Carlos Cuadrado e Iván Redondo; Iván Redondo y Carlos Cuadrado. El chiste se hace solo.
¿En qué momento nació la España de los rasputines? ¿Cuándo se convirtió la política en una competición de desfachatez? La metamorfosis se culminó en el momento en que Pedro Sánchez decidió alcanzar la presidencia de España a hombros de quienes quieren destruirla.
En ese momento desapareció un ingrediente básico de la higiene democrática: la vergüenza.
Es justo reconocer que Sánchez ha dejado a todos sus adversarios en la lona. Era imposible competir contra su descaro. Ni las promesas incumplidas, ni la opacidad, ni la mala gestión le han costado votos.
Ni siquiera un reproche de sus politólogos pretorianos, cuyo papel en la degradación del ethos democrático no se destaca lo suficiente. Han establecido una escala moral a la medida de los intereses de su líder y pretenden que compremos la chatarra intelectual que fabrican. La última, una versión 2.0 de la definición de tránsfuga.
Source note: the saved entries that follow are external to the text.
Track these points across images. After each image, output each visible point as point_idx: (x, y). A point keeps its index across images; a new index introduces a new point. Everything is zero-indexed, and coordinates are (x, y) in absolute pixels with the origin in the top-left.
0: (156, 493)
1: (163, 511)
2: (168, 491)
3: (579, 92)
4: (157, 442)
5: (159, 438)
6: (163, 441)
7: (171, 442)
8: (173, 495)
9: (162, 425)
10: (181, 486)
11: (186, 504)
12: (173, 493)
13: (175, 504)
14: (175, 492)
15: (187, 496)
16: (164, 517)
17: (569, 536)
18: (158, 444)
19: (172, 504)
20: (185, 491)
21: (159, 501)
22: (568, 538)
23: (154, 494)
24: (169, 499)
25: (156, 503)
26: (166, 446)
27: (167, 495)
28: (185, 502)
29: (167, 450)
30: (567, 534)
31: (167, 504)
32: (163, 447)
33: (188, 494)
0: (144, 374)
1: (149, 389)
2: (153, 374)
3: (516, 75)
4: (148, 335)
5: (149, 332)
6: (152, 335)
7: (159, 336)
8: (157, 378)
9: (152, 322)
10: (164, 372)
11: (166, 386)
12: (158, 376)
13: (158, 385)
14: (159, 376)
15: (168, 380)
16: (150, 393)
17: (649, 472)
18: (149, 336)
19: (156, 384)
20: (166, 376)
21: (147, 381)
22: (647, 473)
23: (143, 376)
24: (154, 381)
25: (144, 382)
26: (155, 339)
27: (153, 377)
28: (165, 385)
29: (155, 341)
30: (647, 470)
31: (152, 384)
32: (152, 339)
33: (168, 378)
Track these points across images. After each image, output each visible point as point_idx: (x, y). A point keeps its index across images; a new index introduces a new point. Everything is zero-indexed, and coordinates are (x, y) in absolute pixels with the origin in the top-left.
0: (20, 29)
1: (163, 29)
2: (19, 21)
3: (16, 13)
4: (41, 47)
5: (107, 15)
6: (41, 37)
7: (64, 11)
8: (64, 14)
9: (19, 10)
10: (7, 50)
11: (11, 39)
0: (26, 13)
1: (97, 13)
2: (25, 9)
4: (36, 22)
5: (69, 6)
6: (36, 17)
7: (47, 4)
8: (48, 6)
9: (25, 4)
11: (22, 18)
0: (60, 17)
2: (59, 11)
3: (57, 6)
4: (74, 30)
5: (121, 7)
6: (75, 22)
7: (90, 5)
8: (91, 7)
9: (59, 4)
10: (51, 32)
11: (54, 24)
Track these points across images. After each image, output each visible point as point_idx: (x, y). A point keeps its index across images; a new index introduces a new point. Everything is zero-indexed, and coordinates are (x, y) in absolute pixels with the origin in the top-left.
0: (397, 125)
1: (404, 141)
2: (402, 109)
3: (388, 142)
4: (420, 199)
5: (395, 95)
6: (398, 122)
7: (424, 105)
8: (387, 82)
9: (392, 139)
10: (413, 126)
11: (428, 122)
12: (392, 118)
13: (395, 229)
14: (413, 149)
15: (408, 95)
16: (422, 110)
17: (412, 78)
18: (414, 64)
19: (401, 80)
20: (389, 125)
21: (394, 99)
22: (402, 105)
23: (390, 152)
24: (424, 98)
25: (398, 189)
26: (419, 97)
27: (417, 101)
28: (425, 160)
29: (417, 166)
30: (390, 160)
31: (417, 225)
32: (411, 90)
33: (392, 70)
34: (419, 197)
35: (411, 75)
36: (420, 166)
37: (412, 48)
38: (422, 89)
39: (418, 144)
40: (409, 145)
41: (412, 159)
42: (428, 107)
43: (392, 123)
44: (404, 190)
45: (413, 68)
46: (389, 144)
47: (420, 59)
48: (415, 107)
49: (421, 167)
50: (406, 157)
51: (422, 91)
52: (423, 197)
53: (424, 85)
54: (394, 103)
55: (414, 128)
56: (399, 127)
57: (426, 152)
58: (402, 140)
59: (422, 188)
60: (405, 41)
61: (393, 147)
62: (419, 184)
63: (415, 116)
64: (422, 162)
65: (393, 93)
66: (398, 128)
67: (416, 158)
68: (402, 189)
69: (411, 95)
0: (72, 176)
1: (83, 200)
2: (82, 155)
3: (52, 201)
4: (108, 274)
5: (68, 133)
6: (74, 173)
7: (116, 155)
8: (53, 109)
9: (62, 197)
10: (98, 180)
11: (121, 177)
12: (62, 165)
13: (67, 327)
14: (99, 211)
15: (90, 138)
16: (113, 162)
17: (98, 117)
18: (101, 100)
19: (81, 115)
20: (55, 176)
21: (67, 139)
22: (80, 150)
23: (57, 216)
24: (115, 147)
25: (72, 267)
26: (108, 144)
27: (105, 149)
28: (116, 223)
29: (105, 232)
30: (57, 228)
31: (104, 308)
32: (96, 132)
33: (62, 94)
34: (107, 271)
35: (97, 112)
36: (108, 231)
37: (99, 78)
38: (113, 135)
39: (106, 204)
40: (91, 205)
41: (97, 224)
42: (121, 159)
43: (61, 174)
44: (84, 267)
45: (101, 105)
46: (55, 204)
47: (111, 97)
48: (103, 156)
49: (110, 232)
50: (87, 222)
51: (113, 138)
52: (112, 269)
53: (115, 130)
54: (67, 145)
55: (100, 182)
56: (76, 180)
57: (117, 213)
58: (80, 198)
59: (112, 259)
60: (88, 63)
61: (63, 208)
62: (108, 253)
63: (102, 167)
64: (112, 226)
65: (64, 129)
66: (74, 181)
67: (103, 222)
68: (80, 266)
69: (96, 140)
Sus momentos gloriosos nacen de su odio a Isabel Díaz Ayuso, hoy convertida en némesis imprevista del sanchismo. La han llamado trumpista, populista, secesionista y hasta supremacista.
Sí, aquellos que guardaron silencio cuando el Parlament aprobó las leyes de desconexión o Carles Puigdemont declaró la independencia. Sí, aquellos que hacen oídos sordos ante las amenazas de Oriol Junqueras o las vejaciones de TV3. Esos mismos se atreven ahora a hablar de un "procés a la madrileña".
No reparan en que Ayuso es, como ellos, otro fruto del sanchismo, de esa España descarada que inauguró la moción de censura. Nadie ha encumbrado tanto a Ayuso como sus adversarios. Es simple, osada, y está dirigida por un hombre que maneja la misma artillería que Redondo, y quizá los mismos escrúpulos. Pero son sus adversarios quienes la han convertido en la reencarnación cañí de Mariana Pineda.
Anteayer se atrevió con el grito socialismo o libertad, una disyuntiva absurda y polarizante que hizo gozar a los propios y rugir a los contrarios. ¿Qué cabe esperar? El sistema no iba a permanecer incólume ante al triunfo del tramposo.
Si aceptamos que la regla es que no hay reglas, nadie puede sorprenderse con los resultados.
Se le atribuye a Nelson Mandela haber dicho que en una sociedad injusta, la cárcel es el lugar para el hombre justo. En medio de este páramo de moralidad política, lo más digno que le puede suceder a un partido político es desaparecer.